At some point in the lifecycle of virtually any business, however, the time will come when you want or need to share your confidential information with another party. Whether it be a customer, supplier, or consultant, chances are one or more strategic alignments with others will be deemed beneficial in order for your innovation to reach its full potential.

For example, have you ever wondered about how to prevent a departing employee from poaching key design or development ideas, or how to prohibit a third party service provider from sharing your original concepts with a competitor?

Confidentiality Agreements or Non-Disclosure Agreements (collectively, “NDAs”) permit you to exchange confidential information with others underneath the protection of legally binding contractual obligations that have appropriately identified your “secret recipe” and prohibited the receiving party from disclosing that information to anyone other than persons you authorize. NDAs may impose mutual restrictions on you and one or more other parties, or they can unilaterally proscribe one or more parties from disseminating your confidential information in a manner that does not comply with the NDA.

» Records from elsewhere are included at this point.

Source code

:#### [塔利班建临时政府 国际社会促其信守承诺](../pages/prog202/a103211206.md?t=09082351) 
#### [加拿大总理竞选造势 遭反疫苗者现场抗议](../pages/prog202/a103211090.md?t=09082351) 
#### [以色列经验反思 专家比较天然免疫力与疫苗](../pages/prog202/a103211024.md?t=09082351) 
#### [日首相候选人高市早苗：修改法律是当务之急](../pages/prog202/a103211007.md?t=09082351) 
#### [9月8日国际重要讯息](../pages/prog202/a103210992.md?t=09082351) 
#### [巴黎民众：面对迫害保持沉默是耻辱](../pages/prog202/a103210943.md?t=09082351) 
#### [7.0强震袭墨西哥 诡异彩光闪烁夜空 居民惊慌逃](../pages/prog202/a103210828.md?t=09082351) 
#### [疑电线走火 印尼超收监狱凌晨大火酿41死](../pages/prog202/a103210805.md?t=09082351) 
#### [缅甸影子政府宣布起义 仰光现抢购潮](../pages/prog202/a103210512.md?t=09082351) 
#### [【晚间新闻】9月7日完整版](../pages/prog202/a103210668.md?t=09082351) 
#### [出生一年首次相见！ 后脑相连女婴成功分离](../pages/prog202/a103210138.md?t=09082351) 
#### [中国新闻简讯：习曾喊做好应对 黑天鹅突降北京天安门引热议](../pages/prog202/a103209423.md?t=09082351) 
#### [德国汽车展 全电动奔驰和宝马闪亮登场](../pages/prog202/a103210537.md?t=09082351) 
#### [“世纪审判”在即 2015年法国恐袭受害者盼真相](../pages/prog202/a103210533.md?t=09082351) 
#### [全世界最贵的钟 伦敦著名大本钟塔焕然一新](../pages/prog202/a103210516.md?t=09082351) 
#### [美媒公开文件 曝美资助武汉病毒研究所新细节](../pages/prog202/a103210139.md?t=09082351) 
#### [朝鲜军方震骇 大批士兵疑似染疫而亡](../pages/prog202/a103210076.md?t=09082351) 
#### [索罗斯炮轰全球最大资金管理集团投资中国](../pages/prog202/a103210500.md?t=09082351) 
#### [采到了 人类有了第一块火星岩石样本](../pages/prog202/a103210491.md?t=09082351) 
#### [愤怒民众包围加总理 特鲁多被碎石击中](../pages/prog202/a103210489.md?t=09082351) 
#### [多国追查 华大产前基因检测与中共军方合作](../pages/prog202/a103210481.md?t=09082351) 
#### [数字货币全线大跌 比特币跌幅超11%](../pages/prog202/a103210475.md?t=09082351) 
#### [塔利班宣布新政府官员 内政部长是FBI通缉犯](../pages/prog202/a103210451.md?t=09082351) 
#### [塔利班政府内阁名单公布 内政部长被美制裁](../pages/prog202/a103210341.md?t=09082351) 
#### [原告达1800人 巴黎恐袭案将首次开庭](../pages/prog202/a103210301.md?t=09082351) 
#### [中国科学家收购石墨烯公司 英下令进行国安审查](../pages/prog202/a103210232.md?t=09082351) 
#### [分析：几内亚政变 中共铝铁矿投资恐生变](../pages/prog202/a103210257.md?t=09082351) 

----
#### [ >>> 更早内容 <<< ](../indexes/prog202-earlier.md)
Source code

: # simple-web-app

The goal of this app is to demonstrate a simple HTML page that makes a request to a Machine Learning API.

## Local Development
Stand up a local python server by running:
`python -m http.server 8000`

While many NDA forms express similar concepts and attempt to offer the same protections, keep in mind that variations in fact and circumstance should influence how the NDA is tailored to your specific situation. Fundamentally though, any well-drafted NDA should at a minimum seek to address:

  • The business purpose of the agreement
  • The definition of the confidential information being shared
  • The exclusions from this definition of confidential information
  • The nondisclosure obligations of the receiving party
  • The use and access restrictions of the receiving party
  • The remedies of the disclosing party in the event of a breach
  • The return or destruction of confidential information
  • The non-solicitation of employees of one or both parties

One startup-specific qualification should be noted here. If you are looking for potential investors in your business, careful thought should be given as to whether it makes sense to require them to sign NDAs before pitching your business. While a certain amount of due diligence is no doubt appropriate to vet investors and ensure your ideas are not stolen, practically, many investors will simply be unwilling to sign such a document. And, it would be a shame for you to expend significant time and resources to produce an NDA that is unusable.

Bottom-line

Every business has tangible and intangible assets to protect, and a well-drafted NDA may just be the crucial legal document your business needs to solidify the safety of what’s yours.

DISCLAIMER: Because of the generality of this update, the information provided herein may not be applicable in all situations and should not be acted upon without specific legal advice based on particular situations.